Another factor that might influence bird detection rates from our aerial system is habitat use, particularly the preferred location of song perches within vertically structured habitat (Waide and Narins 1988). Further, it is known that song attenuation varies with song frequency (Morton 1975, Cosens and Falls 1984, Koper et al. 2016) and that song frequency shows broad patterns among species found in different habitats (Boncoraglio and Saino 2007). However, we note that potential issues related to bird song attenuation among species and habitats are also inherent issues for both standard count techniques and bioacoustics recording, and hence we do not consider this a problem specific to aerial monitoring.

One potentially crucial issue that remains to be addressed is whether the presence of UAVs affects songbird behavior, and song output in particular. There is now considerable evidence that anthropogenic noise affects bird settlement patterns and song output. McClure et al. (2013) found that noise level was a key factor in road avoidance; anthropogenic noise of gas wells has also been shown to alter bird communities (Francis et al. 2009). In addition to avoidance of anthropogenic noise, some bird species have been shown to alter the frequency (Seger-Fullam et al. 2011), amplitude (Brumm 2004), or timing of song (Dominoni et al. 2016) to avoid masking by anthropogenic noise. We are not aware of any studies of the effects of UAVs on bird song output, but an experimental study found very modest behavioral responses to UAVs being flown to within 4 m of wetland birds (Vas et al. 2015), whereas others have found either no effect or very modest effects on the behavior of nesting birds (Junda et al. 2015, Weissensteiner et al. 2015, McClelland et al. 2016). We conducted an experiment to see whether bird song output detected by ground-based bioacoustics recorders (Song Meter SM3;  http://www.wildlifeacoustics.com) differed in three 3 min periods: pre-, during-, and post-UAV hover, at 58 m above the recorder, at a sample of 30 of our point-count stations. Our results suggested that there may have been a very small dip in bird song output during the time when the UAV was overhead, approaching, or departing the count station, but we could not satisfactorily tease out changes in song output from the effects of masking by drone noise. Despite this, we are confident that such behavioral impacts are modest among the species in our study area. For most species, the number of detections on UAV counts was very similar to the number of audial detections on standard counts (Figure 3), which indicates that song output was not significantly affected by the presence of the UAV.
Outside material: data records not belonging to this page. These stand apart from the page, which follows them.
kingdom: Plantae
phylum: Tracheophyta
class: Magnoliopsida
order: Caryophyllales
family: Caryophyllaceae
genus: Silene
However, even a modest behavioral response could be significant; and, of course, behavioral response could vary significantly among species. Hence, we suggest that assessing the potential effects of UAVs on song output is a research priority. Reducing rotor noise would avoid the problem of masking low-frequency species and could potentially reduce or eliminate behavioral responses to a UAV's presence, allowing for more accurate population estimates. We are optimistic that there will be a broader demand for quieter UAVs, and that this will lead to the development of vehicles that are better suited for conservation and ecology applications (Hambling 2015).

Bioacoustic monitoring with UAVs would be especially efficient for bird surveys if combined with real-time automated species identification (Aide et al. 2013). The combination of these technologies would allow for real-time plotting of individual birds based on the GPS coordinates of the UAV; indeed, we foresee a time when a single UAV operator could fly ≥20 km of transects in a few hours—and have all bird vocalizations identified to species and geolocated almost instantaneously. We conclude that the combination of UAV and bioacoustic technologies could provide an important new survey tool for ornithologists and, indeed, for biologists studying other vocal species groups.